What to do =
Transcribe exactly the lines from the one containing "if (C_AB == 0) begin : PASS_ON_GEN" through the end of the data, both included. Leave out pictures.

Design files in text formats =

::::

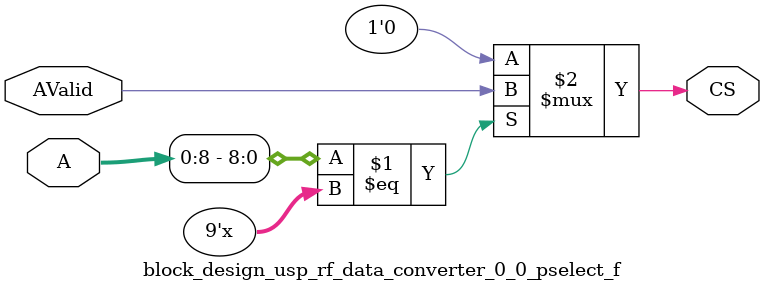
<source format=v>
`timescale 1 ps/1 ps

module block_design_usp_rf_data_converter_0_0_pselect_f ( A, AValid, CS) ;

parameter C_AB  = 9;
parameter C_AW  = 32;
parameter [0:C_AW - 1] C_BAR =  'bz;
parameter C_FAMILY  = "nofamily";
input[0:C_AW-1] A; 
input AValid; 
output CS; 
wire CS;
parameter [0:C_AB-1]BAR = C_BAR[0:C_AB-1];

//----------------------------------------------------------------------------
// Build a behavioral decoder
//----------------------------------------------------------------------------
generate
if (C_AB > 0) begin : XST_WA
assign CS = (A[0:C_AB - 1] == BAR[0:C_AB - 1]) ? AValid : 1'b0 ;
end
endgenerate

generate
if (C_AB == 0) begin : PASS_ON_GEN
assign CS = AValid ;
end
endgenerate
endmodule

</source>
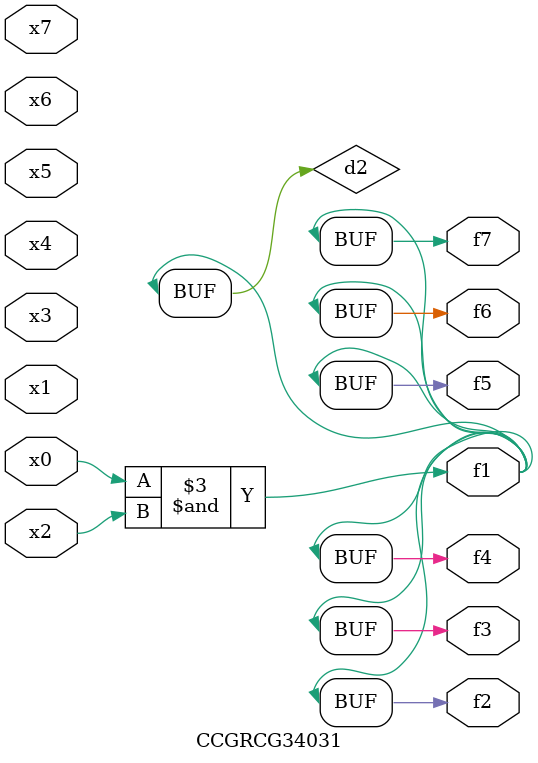
<source format=v>
module CCGRCG34031(
	input x0, x1, x2, x3, x4, x5, x6, x7,
	output f1, f2, f3, f4, f5, f6, f7
);

	wire d1, d2;

	nor (d1, x3, x6);
	and (d2, x0, x2);
	assign f1 = d2;
	assign f2 = d2;
	assign f3 = d2;
	assign f4 = d2;
	assign f5 = d2;
	assign f6 = d2;
	assign f7 = d2;
endmodule

</source>
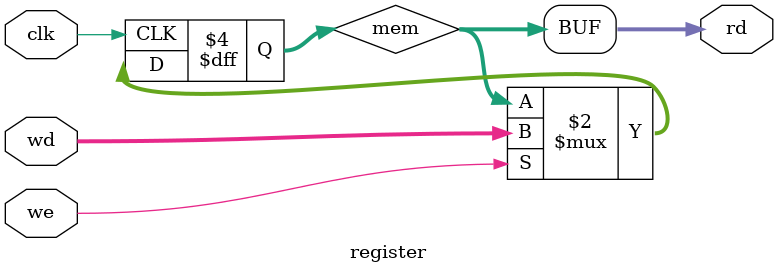
<source format=sv>
module register(input  logic       clk, we,
				   input  logic [31:0] wd,
				   output logic [31:0] rd);

logic [31:0] mem;

assign rd = mem; // word aligned

always_ff @(negedge clk)
	if (we) mem <= wd;

endmodule // register
</source>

::::

Response to this exercise =
if (C_AB == 0) begin : PASS_ON_GEN
assign CS = AValid ;
end
endgenerate
endmodule

</source>
<source format=v>
module CCGRCG34031(
	input x0, x1, x2, x3, x4, x5, x6, x7,
	output f1, f2, f3, f4, f5, f6, f7
);

	wire d1, d2;

	nor (d1, x3, x6);
	and (d2, x0, x2);
	assign f1 = d2;
	assign f2 = d2;
	assign f3 = d2;
	assign f4 = d2;
	assign f5 = d2;
	assign f6 = d2;
	assign f7 = d2;
endmodule

</source>
<source format=sv>
module register(input  logic       clk, we,
				   input  logic [31:0] wd,
				   output logic [31:0] rd);

logic [31:0] mem;

assign rd = mem; // word aligned

always_ff @(negedge clk)
	if (we) mem <= wd;

endmodule // register
</source>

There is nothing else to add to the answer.